Iranian news reports refer to Amiri as an “academic.” Last October Foreign Minister Manouchehr Mottaki said Iran had documents proving that the US had abducted Amiri and also played a role in the March 2007 disappearance in Istanbul of retired Deputy Defense Minister Alireza Asgari, who also reportedly defected and has helped Western and Israeli intelligence agencies.

Last December, however, the head of Atomic Energy Organization of Iran (AEOI), Ali Akbar Salehi, told the Fars News Agency — which has close links to the Revolutionary Guard — that Amiri had “no links” with the AEOI and was never employed by it.

Still, three months after Amiri disappeared during a June 2009 pilgrimage to Saudi Arabia, Iran quietly informed the UN’s nuclear watchdog that it was building a small uranium enrichment plant near Qom, south of Tehran – apparently after learning that US intelligence had become aware of the facility, and to preempt by a day President Obama’s announcement of its existence.

Some reports have suggested Amiri worked at the nascent Qom facility.

Inspectors from the UN’s International Atomic Energy Agency (IAEA) reported the underground site to be in an “advanced” stage of construction, and the IAEA found Iran in breach of safeguard rules for not declaring the site. Iran claims it did not need to inform the IAEA until six months before nuclear material was to be introduced.

Covert operations

“The covert operations that undoubtedly have been underway for several years have been important in two ways,” says Fitzpatrick at IISS. “One is the knowledge that has been revealed ... that has set back Iran’s ability to keep its nuclear facilities secret. When Qom was revealed, for example, it rendered it inoperable as a venue for producing the fissile material for nuclear weapons that it had apparently been intended for.

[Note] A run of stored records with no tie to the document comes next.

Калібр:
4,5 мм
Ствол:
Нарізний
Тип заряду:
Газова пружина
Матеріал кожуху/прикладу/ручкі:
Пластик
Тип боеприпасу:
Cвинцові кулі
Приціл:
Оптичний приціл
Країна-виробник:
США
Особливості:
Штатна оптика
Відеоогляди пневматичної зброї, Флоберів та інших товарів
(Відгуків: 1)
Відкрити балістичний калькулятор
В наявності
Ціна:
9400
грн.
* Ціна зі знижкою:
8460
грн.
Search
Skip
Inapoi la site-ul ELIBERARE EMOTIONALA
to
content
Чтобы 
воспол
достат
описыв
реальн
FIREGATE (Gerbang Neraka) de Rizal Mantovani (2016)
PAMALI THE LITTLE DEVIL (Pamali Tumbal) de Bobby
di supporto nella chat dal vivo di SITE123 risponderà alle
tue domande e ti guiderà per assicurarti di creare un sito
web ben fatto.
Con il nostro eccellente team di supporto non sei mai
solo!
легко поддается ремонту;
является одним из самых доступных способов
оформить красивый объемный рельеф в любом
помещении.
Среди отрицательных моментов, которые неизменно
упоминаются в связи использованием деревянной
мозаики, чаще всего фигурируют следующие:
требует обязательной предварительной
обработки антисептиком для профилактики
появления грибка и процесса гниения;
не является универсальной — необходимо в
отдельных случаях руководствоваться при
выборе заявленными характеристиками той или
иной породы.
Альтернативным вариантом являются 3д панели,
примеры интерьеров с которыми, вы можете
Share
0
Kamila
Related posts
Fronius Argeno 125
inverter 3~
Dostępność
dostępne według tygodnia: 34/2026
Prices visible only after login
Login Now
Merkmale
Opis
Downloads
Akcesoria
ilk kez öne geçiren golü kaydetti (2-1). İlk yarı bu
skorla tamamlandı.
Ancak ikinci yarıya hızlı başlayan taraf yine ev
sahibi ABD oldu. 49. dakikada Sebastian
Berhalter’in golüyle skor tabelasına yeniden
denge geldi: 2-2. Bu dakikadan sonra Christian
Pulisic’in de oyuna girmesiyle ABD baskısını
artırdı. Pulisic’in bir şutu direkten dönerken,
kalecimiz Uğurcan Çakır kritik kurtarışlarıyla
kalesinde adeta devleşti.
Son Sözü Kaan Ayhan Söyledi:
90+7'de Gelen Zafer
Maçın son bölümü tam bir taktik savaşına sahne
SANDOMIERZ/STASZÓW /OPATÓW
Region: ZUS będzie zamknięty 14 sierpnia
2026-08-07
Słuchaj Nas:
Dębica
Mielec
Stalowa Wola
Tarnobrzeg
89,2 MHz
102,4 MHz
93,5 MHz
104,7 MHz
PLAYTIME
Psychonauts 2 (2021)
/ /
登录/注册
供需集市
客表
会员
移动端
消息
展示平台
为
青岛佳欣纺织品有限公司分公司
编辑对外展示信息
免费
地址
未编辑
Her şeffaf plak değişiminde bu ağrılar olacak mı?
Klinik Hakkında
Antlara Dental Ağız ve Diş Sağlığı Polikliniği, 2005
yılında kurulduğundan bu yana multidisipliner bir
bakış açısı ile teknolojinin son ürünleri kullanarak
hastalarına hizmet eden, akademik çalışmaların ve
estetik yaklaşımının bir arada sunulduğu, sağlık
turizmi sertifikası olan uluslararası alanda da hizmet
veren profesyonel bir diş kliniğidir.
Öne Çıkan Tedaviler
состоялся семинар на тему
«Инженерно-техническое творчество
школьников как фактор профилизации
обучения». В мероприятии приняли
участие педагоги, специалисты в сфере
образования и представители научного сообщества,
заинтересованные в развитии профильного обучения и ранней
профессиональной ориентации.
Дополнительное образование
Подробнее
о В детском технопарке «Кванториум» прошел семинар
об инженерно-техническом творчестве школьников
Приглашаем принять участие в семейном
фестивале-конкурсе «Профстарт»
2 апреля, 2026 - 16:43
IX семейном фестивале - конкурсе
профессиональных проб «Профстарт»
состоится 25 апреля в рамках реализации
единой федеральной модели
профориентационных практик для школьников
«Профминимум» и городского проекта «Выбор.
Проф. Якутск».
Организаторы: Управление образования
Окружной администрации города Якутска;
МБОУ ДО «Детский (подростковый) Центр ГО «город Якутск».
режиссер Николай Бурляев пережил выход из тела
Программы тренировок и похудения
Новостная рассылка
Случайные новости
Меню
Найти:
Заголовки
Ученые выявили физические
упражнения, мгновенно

And it looks as though Amiri may have played a factor in that revelation.”

The second “is in impeding Iran’s drive toward getting as close to nuclear weapons as possible,” says Fitzpatrick. “[Covert operations have] impeded the drive by apparently inducing industrial sabotage that has resulted in a more rapid breakage rate for centrifuges, and by—maybe—trying to remove some of the brains from the program.”

ABC reported that CIA case officers for more than a decade have tried to recruit Iranian scientists and officials using relatives already living in the US and have made hundreds of interviews, many of them in Los Angeles, where there is a large Iranian-American community.

The US government is working on a new National Intelligence Estimate on Iran’s nuclear program that is expected to revise some conclusions of the last one. That NIE in December 2007 concluded that Iran had worked on a nuclear weapon program until the autumn of 2003, but then stopped.

Reports of the defection come while Iran has touted recent intelligence successes of its own, including the high-profile February capture of Abdolmalek Rigi, the head the Jundallah (Soldiers of God), a Sunni and ethnic Baluch rebel group responsible for a string of high-profile attacks that have killed scores of civilians and Revolutionary Guard officers and soldiers.

Iran accused the US of supporting the group—which Washington denies—along with Kurdish, Arab and other minorities against the government. Iranian officials showed photographs they said were images of Mr. Rigi, just days before his capture, at a US military base in Afghanistan.

Earlier this week, Iranian intelligence agents mounted what they called a “complex” cross-border operation to free an Iranian diplomat held for 16 months in northwest Pakistan. Iran accused US and Israeli agents of backing the kidnappers.

“We have a high intelligence capability in the region,” Iran’s Intelligence Minister Heidar Moslehi said, according to the Associated Press. “We have a good intelligence dominance over all other secret agencies active in the region.”